■ Consigne 1
Recopiez fidèlement, dans le texte fourni, le passage qui commence par les mots « Hulks se met » et se termine par « les insultes pleuvent. ».
■ Consigne 2
D'après le texte fourni, répondez brièvement à ce qui suit :
(a) Quel nombre de nuits est donné en réponse à « How many nights » ?
(b) Qu'est-ce que Hulk prend en main après avoir lancé son cahier ?
(c) Auprès de qui, et où, les billets de bus devaient-ils plutôt être achetés ?

■ Texte fourni
Ok, grosse folle. Je vais tout simplement aller acheter ma bouffe ailleurs. Je prends les yaourts et les remets dans le frigo. Et je prends les biscuits et les lance sur l'étagère. Erreur fatale de ma part, parce que c'est à ce moment que Hulk arrive dans la mêlée.

Hulks se met à m'engueuler en laotien et à taper sur le congélateur situé à côté de la réception. Une, deux, trrrrrois.... comme à la lutte... Les tapes sur le congélateur fusent pendant que les insultes pleuvent.

-Easy tiger... on se calme. Donnez-moi mon reçu pour la chambre et je vais fouttre le camp au PC.

Le choeur se poursuit. Pendant que la femme me dit que je suis le pire client sur la terre (ses arguments sont un peu flous, je ne pourrais les détailler), Not so easy Tiger prend son cahier d'invités et me crie : "How many nights, how many nights???"

- Euh, quatre, monsieur, dis-je en commençant à élever la voix.

- No good. People stay here one month and don't ask for discount (à voir comment vous réagissez quand on vous demande un rabais, on se demande bien pourquoi les gens ne demandent pas de rabais... et en passant, monsieur, vous avez un peu d'écume sur le bord de la bouche)

C'est beau dude, pas de rabais. Mais la colère du tigre se poursuit. Après avoir lancé son cahier sur le livre, Hulk prend deux bouteilles de bière pleines et fait semblant de me les lancer par la tête. Une, deux, trrrois... Quel calisse de fêlé!

Je n'ai aucune idée si le gars va vraiment me lancer les bouteilles, mais je baisse la tête. Je commence à avoir la chienne. Je recule. Plus je recule, plus il avance avec ses deux bouteilles à la main. Il refeinte de lancer les bouteilles à nouveau. Je recule encore... il va bien finir par en lancer une.

La femme ne sait plus où donner de la tête. En même temps qu'elle tente de calmer son mari, elle me crie que je devrais avoir honte d'avoir lancé les biscuits sur la tablette parce que les Laotiens ne font jamais ça...

Suis-je donc bête. Total manque de civisme de ma part. C'est pas beau de lancer des biscuits sur une tablette, c'est bien mieux de crier après un client et essayer de lui lancer des bouteilles de bière par la tête... Calisse d'épaisse, veux-tu vraiment qu'on réévalue ton échelle des trucs graves vs pas graves pendant que ton mari a encore deux bouteilles de bière dans les mains?

Le géant vert dépose les bouteilles dans la caisse et recommence à taper sur le congélateur en criant parce que je n'ai pas voulu lui acheter de billets de bus, préférant le faire en ville auprès d'une dame sympathique (la dame vendait tout simplement ses billets moins cher que Hulk et quand je lui ai dit que je lui achèterais le billet s'il me le vendait au même prix que la dame, il avait paniqué). Maintenant, il est en rogne à cause des billets. Dude, on appelle ça le capitalisme et la liberté du consommateur. Pas de problème à ce que tu vendes tes billets plus cher qu'ailleurs, je vais simplement les acheter ailleurs. Mais ça, Not So Easy Tiger n'aimait pas ça. Il gueule, gueule, gueule.

■ Données
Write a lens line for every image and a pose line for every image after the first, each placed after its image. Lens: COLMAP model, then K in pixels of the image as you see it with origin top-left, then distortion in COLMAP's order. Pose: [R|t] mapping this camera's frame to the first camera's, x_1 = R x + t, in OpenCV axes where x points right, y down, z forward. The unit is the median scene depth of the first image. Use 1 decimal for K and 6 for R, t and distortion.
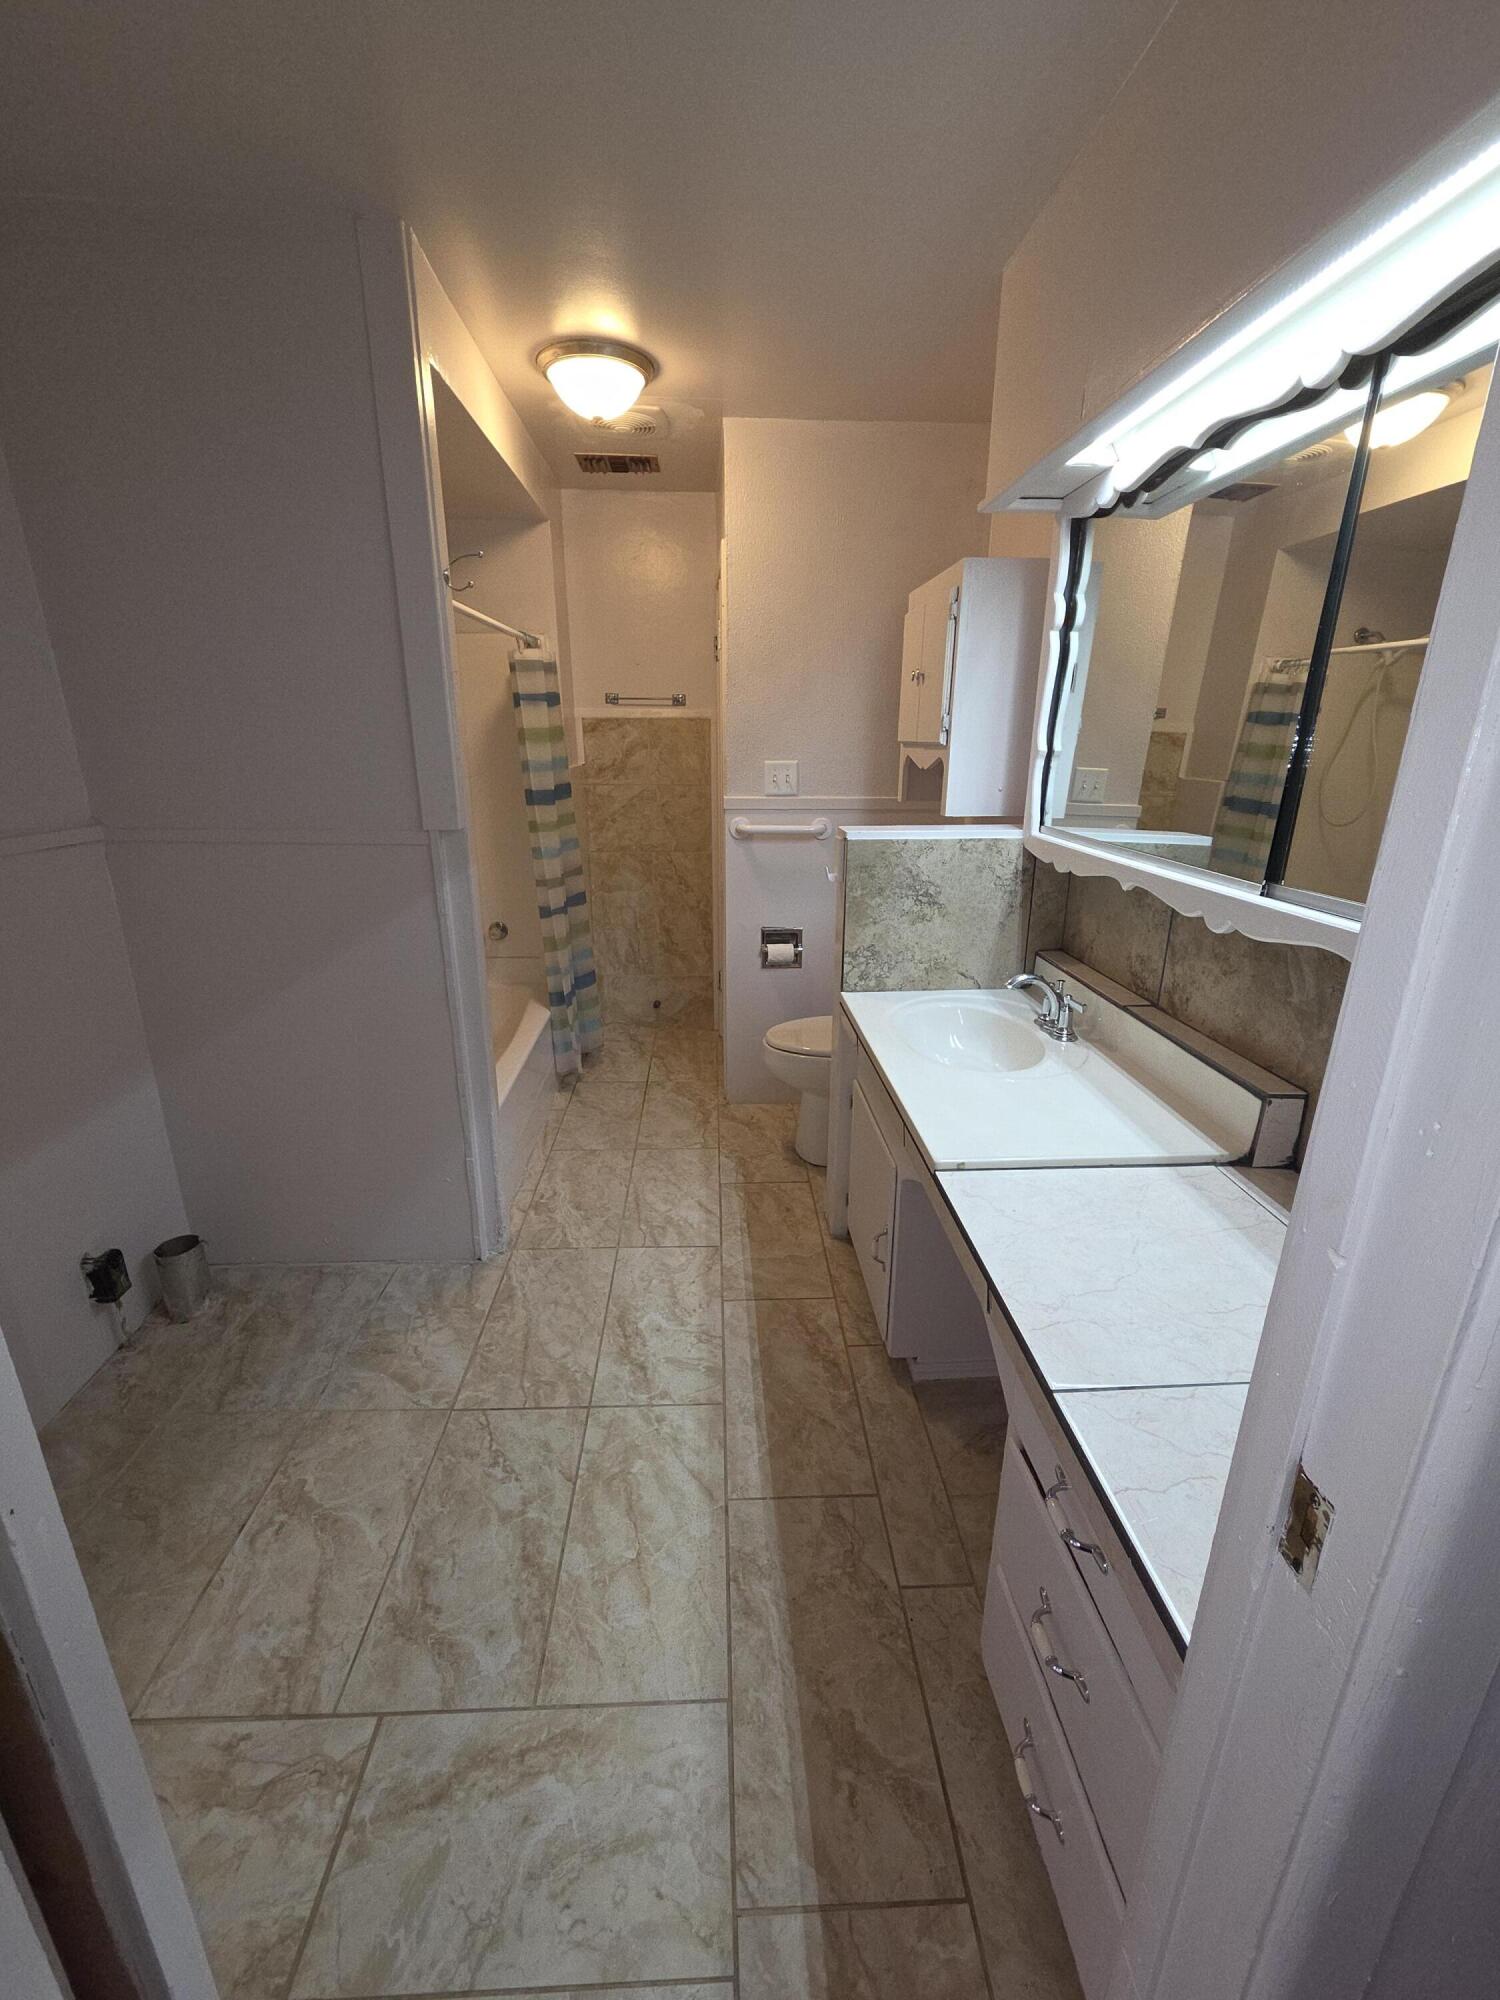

■ Zone de réponse 1
Hulks se met à m'engueuler en laotien et à taper sur le congélateur situé à côté de la réception. Une, deux, trrrrrois.... comme à la lutte... Les tapes sur le congélateur fusent pendant que les insultes pleuvent.

■ Zone de réponse 2
(a) Quatre.
(b) Deux bouteilles de bière pleines.
(c) Auprès d'une dame sympathique, en ville.